Arai Hakuseki (born March 24, 1657, Edo [now Tokyo], Japan—died June 29, 1725, Edo) was a Japanese statesman and scholar who was a chief adviser to the Tokugawa shoguns in the early years of the 18th century.
Born into an impoverished samurai, or warrior, family, Arai educated himself under conditions of extreme hardship. He found employment in 1682 under Hotta Masatoshi (1634–84), a top government official. When Hotta died two years later, Arai became tutor to Tokugawa Ienobu (ruled 1709–12), the heir apparent to the shogun, the hereditary military dictator of Japan. Ienobu became shogun in 1709, and Arai became the leading architect of government policy.
The Tokugawa government had grown lax, and bureaucratic rigidity had come to hamper efficiency.
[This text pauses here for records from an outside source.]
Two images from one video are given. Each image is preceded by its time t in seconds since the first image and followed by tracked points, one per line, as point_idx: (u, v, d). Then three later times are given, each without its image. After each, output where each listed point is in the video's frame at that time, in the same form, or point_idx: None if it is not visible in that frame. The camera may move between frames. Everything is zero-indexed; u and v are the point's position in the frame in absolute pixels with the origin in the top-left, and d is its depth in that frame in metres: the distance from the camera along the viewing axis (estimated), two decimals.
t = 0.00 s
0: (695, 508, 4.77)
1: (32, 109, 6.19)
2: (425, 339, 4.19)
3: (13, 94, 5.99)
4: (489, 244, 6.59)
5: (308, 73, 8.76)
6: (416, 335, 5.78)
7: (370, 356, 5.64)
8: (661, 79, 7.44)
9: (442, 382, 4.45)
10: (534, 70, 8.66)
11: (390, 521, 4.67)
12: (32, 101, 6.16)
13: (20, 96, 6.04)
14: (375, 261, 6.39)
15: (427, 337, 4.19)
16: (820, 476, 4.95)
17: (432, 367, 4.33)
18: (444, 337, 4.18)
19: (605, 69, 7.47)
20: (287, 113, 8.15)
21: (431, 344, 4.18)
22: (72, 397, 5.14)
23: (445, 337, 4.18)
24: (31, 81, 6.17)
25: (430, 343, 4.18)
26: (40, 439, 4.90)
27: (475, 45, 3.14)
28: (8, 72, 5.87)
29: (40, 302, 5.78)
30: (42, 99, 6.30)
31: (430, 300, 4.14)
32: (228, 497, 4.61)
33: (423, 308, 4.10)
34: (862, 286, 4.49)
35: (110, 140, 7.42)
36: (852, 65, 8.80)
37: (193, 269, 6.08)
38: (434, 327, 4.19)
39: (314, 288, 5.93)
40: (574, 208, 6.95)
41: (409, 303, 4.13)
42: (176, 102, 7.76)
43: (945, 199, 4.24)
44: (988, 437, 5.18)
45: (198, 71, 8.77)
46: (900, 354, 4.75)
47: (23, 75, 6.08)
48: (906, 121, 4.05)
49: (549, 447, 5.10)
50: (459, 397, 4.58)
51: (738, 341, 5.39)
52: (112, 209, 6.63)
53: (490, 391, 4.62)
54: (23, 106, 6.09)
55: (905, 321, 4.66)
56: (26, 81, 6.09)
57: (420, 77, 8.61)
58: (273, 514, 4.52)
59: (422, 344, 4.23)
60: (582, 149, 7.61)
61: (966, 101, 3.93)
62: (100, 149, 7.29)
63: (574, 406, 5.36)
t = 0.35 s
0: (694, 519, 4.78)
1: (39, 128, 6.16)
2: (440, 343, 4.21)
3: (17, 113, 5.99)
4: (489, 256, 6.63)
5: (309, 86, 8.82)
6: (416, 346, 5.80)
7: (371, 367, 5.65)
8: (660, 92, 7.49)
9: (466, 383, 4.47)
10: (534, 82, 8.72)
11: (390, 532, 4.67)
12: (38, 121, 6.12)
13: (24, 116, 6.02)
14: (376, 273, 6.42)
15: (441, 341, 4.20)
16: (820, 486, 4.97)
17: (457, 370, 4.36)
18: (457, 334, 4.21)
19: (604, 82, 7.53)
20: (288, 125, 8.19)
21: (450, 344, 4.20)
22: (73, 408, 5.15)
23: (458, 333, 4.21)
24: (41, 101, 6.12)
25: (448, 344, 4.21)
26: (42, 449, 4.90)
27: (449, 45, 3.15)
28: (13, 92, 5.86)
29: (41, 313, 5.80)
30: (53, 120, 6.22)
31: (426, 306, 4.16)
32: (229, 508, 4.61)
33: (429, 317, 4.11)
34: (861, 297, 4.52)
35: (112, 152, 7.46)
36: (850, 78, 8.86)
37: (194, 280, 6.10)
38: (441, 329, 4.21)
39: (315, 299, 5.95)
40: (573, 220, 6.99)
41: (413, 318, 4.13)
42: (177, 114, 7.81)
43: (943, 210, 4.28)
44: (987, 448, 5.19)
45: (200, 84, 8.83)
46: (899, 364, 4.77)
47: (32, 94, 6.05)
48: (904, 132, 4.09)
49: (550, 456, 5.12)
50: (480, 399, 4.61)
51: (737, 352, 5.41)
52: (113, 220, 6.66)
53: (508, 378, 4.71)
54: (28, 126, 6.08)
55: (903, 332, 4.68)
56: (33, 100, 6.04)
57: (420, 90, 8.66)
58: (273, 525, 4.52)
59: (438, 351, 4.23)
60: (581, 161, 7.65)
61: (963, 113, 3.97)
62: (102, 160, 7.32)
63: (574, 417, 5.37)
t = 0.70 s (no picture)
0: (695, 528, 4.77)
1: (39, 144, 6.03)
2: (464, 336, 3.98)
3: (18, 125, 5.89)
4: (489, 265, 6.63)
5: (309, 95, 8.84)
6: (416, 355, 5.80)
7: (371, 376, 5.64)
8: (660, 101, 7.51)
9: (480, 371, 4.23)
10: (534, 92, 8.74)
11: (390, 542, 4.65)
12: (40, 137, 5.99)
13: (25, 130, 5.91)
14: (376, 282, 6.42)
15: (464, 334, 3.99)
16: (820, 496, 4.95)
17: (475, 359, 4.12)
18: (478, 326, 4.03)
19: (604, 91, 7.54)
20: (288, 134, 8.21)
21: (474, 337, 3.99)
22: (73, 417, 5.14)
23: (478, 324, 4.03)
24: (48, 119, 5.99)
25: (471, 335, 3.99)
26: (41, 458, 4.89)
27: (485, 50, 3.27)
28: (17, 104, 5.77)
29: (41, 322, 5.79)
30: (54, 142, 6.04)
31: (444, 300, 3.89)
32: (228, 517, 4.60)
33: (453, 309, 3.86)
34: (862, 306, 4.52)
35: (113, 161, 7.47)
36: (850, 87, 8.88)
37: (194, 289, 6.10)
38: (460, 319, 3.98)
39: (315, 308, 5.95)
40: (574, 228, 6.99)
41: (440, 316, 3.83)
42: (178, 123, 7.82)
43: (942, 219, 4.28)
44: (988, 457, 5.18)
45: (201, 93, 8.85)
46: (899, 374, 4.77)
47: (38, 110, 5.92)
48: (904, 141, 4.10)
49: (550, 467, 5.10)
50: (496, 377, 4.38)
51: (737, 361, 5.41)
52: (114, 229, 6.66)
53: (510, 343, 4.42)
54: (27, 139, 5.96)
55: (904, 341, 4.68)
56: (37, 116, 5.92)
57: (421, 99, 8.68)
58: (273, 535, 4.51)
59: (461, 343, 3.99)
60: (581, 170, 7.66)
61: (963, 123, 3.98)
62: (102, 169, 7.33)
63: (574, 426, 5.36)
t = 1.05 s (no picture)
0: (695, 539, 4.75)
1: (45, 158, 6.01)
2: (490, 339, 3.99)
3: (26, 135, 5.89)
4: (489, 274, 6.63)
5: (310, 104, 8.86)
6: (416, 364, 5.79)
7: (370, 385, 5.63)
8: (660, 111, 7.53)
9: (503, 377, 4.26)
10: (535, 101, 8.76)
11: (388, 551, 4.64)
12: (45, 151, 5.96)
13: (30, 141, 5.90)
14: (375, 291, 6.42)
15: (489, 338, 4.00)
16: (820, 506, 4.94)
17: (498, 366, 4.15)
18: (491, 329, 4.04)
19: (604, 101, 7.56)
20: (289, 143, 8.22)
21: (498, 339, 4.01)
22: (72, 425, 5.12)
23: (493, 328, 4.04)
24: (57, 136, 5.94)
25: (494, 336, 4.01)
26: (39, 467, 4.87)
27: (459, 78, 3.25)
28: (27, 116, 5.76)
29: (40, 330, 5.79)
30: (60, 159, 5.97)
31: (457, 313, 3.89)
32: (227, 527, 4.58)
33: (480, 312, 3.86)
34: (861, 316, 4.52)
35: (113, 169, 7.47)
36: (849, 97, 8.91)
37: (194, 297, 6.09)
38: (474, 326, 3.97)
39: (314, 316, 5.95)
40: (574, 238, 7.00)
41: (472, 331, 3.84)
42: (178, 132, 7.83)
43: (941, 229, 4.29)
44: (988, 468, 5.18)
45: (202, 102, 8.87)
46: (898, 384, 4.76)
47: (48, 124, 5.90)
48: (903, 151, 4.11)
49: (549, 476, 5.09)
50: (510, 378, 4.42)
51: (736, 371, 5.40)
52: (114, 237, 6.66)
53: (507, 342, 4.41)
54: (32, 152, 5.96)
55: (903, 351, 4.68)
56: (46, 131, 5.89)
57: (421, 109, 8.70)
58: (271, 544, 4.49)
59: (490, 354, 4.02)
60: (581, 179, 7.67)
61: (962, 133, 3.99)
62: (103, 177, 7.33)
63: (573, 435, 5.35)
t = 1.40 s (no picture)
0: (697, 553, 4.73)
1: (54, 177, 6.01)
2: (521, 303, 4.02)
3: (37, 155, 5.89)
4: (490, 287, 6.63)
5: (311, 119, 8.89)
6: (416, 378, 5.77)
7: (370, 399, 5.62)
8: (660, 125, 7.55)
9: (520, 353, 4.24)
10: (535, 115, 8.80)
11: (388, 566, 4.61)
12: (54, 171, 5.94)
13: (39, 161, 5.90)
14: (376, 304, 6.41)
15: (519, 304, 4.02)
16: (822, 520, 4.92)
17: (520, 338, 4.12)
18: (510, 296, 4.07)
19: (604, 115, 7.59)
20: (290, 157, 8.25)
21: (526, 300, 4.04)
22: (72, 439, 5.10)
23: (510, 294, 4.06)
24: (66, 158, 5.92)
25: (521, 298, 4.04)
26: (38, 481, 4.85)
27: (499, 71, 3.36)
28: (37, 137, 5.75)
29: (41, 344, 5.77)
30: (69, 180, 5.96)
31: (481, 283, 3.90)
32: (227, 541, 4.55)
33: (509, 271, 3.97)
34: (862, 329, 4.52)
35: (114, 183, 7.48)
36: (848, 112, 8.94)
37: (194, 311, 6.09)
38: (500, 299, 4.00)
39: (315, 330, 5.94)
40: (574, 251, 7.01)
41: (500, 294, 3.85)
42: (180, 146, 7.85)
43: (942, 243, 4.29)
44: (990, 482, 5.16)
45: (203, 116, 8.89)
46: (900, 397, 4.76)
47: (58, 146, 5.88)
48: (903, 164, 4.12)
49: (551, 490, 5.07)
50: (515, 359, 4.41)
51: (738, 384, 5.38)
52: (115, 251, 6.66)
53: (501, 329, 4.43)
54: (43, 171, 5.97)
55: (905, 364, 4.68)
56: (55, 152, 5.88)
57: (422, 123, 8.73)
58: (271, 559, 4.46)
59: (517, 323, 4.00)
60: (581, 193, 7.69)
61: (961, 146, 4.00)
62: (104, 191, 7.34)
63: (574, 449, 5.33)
Arai attempted to make the laws of the country more practical; he reformed the currency and instituted a rigid system of budgeting and accounting. To stop the drain of precious metals from the country, he further tightened governmental control over foreign trade. Arai attempted to institute a policy by which it would be clear to foreign powers that Japan’s emperor was merely symbolic and real sovereignty resided with the shogun.
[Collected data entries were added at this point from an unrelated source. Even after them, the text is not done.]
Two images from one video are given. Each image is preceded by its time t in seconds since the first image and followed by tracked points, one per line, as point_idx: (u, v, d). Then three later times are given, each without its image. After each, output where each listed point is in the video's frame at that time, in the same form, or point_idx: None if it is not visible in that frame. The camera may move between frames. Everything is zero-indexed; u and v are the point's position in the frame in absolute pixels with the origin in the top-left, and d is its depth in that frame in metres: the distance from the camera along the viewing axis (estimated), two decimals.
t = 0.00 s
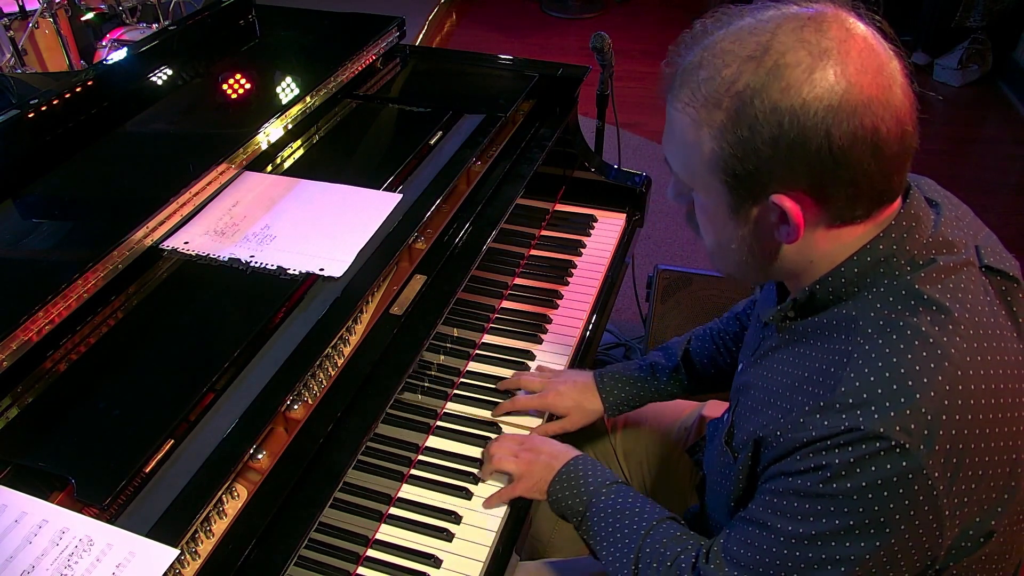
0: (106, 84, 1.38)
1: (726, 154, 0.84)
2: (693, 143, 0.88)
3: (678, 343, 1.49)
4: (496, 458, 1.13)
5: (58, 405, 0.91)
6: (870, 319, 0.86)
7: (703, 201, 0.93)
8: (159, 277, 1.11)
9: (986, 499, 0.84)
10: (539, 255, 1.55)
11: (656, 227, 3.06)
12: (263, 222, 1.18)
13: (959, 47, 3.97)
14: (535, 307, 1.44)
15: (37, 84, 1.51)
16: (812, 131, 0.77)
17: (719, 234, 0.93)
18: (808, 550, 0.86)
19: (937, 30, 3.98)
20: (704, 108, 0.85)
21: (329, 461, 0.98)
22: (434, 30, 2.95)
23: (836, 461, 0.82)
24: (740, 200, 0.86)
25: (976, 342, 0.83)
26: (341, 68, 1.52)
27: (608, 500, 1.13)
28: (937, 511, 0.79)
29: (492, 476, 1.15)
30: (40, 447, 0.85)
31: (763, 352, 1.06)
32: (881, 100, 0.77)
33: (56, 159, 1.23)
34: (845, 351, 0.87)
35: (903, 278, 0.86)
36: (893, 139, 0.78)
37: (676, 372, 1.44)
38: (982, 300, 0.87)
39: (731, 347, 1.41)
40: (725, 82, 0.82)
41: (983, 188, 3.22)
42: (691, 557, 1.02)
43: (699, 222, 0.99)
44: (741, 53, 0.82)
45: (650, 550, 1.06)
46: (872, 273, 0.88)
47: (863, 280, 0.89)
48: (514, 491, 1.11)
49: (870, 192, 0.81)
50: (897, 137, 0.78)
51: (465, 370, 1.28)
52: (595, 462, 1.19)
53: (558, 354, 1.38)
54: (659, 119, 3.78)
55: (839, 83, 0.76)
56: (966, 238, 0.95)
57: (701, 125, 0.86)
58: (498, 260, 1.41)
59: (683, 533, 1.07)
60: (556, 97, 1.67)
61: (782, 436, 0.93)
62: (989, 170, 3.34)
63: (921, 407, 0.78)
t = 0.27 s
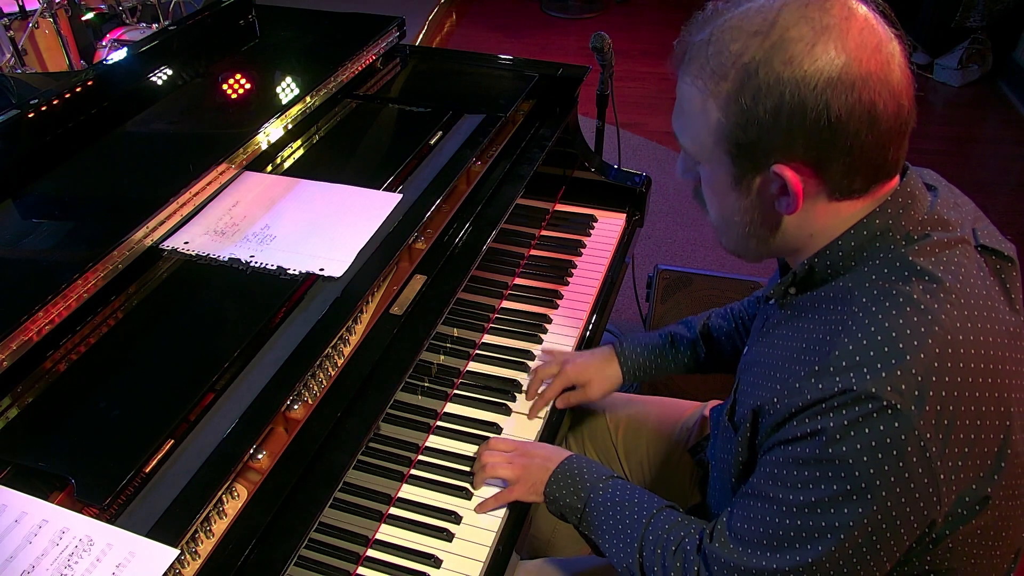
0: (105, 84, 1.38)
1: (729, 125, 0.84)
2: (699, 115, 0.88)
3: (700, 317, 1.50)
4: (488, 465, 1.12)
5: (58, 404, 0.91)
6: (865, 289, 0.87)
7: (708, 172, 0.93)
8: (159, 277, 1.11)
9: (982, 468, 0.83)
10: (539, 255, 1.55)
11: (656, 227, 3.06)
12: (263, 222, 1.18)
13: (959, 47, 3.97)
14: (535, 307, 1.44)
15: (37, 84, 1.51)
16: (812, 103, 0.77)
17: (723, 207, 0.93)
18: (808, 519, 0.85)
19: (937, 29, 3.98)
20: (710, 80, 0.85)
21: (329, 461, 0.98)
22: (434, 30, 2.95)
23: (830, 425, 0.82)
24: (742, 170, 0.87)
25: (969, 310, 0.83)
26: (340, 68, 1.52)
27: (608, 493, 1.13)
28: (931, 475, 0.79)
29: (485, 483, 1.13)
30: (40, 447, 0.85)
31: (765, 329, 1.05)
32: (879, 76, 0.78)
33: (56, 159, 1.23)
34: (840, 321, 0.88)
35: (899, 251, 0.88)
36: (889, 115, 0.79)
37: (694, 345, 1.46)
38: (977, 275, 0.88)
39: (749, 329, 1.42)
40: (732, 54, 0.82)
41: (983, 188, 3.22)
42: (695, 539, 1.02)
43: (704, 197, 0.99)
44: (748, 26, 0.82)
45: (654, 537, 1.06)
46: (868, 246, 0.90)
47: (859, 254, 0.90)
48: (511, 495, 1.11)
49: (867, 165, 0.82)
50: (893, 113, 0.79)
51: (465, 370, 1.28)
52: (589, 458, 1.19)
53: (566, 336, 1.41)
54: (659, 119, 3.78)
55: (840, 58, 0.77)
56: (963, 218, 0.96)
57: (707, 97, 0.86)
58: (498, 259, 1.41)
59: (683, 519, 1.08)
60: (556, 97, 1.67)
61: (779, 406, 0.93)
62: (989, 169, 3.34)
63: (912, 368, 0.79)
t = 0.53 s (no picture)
0: (106, 84, 1.38)
1: (730, 106, 0.85)
2: (700, 98, 0.90)
3: (707, 301, 1.50)
4: (479, 468, 1.10)
5: (59, 404, 0.91)
6: (859, 265, 0.88)
7: (709, 155, 0.94)
8: (159, 277, 1.11)
9: (974, 439, 0.84)
10: (539, 255, 1.55)
11: (656, 227, 3.06)
12: (263, 222, 1.18)
13: (959, 47, 3.97)
14: (535, 307, 1.44)
15: (37, 84, 1.51)
16: (808, 82, 0.79)
17: (724, 189, 0.94)
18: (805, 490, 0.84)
19: (937, 29, 3.98)
20: (712, 62, 0.86)
21: (329, 461, 0.98)
22: (434, 30, 2.95)
23: (824, 392, 0.83)
24: (742, 150, 0.87)
25: (959, 282, 0.84)
26: (340, 68, 1.52)
27: (601, 488, 1.11)
28: (925, 440, 0.79)
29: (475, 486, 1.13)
30: (40, 446, 0.85)
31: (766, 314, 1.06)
32: (874, 56, 0.79)
33: (55, 158, 1.23)
34: (834, 294, 0.89)
35: (893, 229, 0.89)
36: (883, 95, 0.80)
37: (698, 326, 1.46)
38: (970, 254, 0.88)
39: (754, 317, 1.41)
40: (731, 37, 0.84)
41: (983, 188, 3.22)
42: (693, 524, 1.01)
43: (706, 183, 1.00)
44: (748, 10, 0.84)
45: (650, 525, 1.05)
46: (864, 228, 0.90)
47: (855, 235, 0.91)
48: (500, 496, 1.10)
49: (862, 145, 0.83)
50: (887, 94, 0.80)
51: (465, 370, 1.28)
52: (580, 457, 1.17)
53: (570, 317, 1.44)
54: (659, 120, 3.78)
55: (836, 38, 0.78)
56: (955, 204, 0.96)
57: (708, 79, 0.87)
58: (498, 259, 1.41)
59: (678, 507, 1.06)
60: (556, 97, 1.67)
61: (775, 382, 0.94)
62: (990, 170, 3.34)
63: (903, 334, 0.80)
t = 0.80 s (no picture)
0: (106, 84, 1.38)
1: (728, 96, 0.87)
2: (700, 90, 0.92)
3: (711, 330, 1.49)
4: (469, 474, 1.09)
5: (59, 404, 0.91)
6: (845, 249, 0.90)
7: (708, 148, 0.96)
8: (159, 277, 1.11)
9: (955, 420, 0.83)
10: (539, 255, 1.55)
11: (656, 227, 3.06)
12: (263, 222, 1.18)
13: (959, 47, 3.97)
14: (535, 307, 1.44)
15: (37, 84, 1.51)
16: (802, 70, 0.81)
17: (721, 181, 0.97)
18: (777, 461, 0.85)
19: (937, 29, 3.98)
20: (712, 53, 0.89)
21: (328, 460, 0.98)
22: (434, 31, 2.94)
23: (800, 361, 0.84)
24: (740, 140, 0.90)
25: (941, 264, 0.85)
26: (340, 68, 1.52)
27: (585, 487, 1.12)
28: (898, 412, 0.79)
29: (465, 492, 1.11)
30: (40, 446, 0.86)
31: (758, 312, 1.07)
32: (865, 47, 0.81)
33: (56, 159, 1.23)
34: (816, 275, 0.90)
35: (879, 220, 0.91)
36: (874, 86, 0.82)
37: (698, 352, 1.45)
38: (957, 245, 0.89)
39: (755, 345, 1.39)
40: (732, 30, 0.87)
41: (983, 188, 3.22)
42: (667, 509, 1.03)
43: (707, 179, 1.02)
44: (747, 6, 0.87)
45: (628, 515, 1.05)
46: (852, 219, 0.92)
47: (843, 227, 0.93)
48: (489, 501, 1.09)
49: (854, 135, 0.84)
50: (878, 85, 0.82)
51: (465, 370, 1.28)
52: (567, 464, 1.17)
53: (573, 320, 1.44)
54: (659, 120, 3.78)
55: (829, 29, 0.81)
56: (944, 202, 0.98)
57: (709, 72, 0.90)
58: (498, 259, 1.41)
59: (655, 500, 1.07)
60: (557, 97, 1.67)
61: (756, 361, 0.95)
62: (990, 169, 3.34)
63: (880, 305, 0.81)
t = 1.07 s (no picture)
0: (106, 84, 1.38)
1: (720, 129, 0.84)
2: (688, 119, 0.88)
3: (685, 319, 1.50)
4: (471, 474, 1.09)
5: (58, 404, 0.91)
6: (853, 279, 0.89)
7: (698, 174, 0.93)
8: (159, 277, 1.11)
9: (974, 451, 0.84)
10: (539, 255, 1.55)
11: (656, 227, 3.06)
12: (263, 222, 1.18)
13: (959, 47, 3.97)
14: (535, 307, 1.44)
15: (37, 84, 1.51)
16: (802, 105, 0.78)
17: (714, 208, 0.94)
18: (799, 499, 0.85)
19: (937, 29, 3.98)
20: (700, 84, 0.85)
21: (328, 461, 0.98)
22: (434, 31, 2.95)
23: (821, 404, 0.83)
24: (733, 171, 0.87)
25: (953, 294, 0.85)
26: (341, 68, 1.52)
27: (593, 496, 1.12)
28: (921, 452, 0.79)
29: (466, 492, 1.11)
30: (41, 446, 0.85)
31: (756, 327, 1.07)
32: (865, 77, 0.78)
33: (56, 159, 1.23)
34: (829, 308, 0.89)
35: (885, 242, 0.89)
36: (875, 116, 0.80)
37: (678, 343, 1.46)
38: (962, 264, 0.89)
39: (734, 332, 1.42)
40: (720, 58, 0.82)
41: (983, 188, 3.22)
42: (684, 531, 1.02)
43: (694, 200, 1.00)
44: (735, 30, 0.82)
45: (641, 533, 1.06)
46: (855, 241, 0.91)
47: (847, 249, 0.91)
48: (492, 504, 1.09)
49: (854, 165, 0.83)
50: (878, 114, 0.80)
51: (465, 370, 1.28)
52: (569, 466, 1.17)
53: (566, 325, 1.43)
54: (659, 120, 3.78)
55: (826, 60, 0.77)
56: (943, 210, 0.97)
57: (697, 102, 0.86)
58: (498, 259, 1.41)
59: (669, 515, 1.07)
60: (556, 97, 1.67)
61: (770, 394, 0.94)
62: (990, 170, 3.34)
63: (901, 348, 0.80)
Although Ienobu died in 1712, Arai remained in the government throughout the reign of his successor, Tokugawa Ietsugu. But when the strong-minded Tokugawa Yoshimune came to power in 1716, Arai was forced to retire. He then devoted the rest of his life to writing.
Arai’s works total more than 160 books. He wrote pioneering studies in Japanese geography, philosophy, and legal institutions and is considered one of the greatest historians of Japan. Among his best-known works are Tokushi yoron (“Thoughts on History”), a study of Japanese history from the 9th to the 16th century; Koshitsū (“The Understanding of Ancient History”), a critical study of the earliest documentary sources; and his autobiography, Oritaku shiba no ki (Told Round a Brushwood Fire; 1979).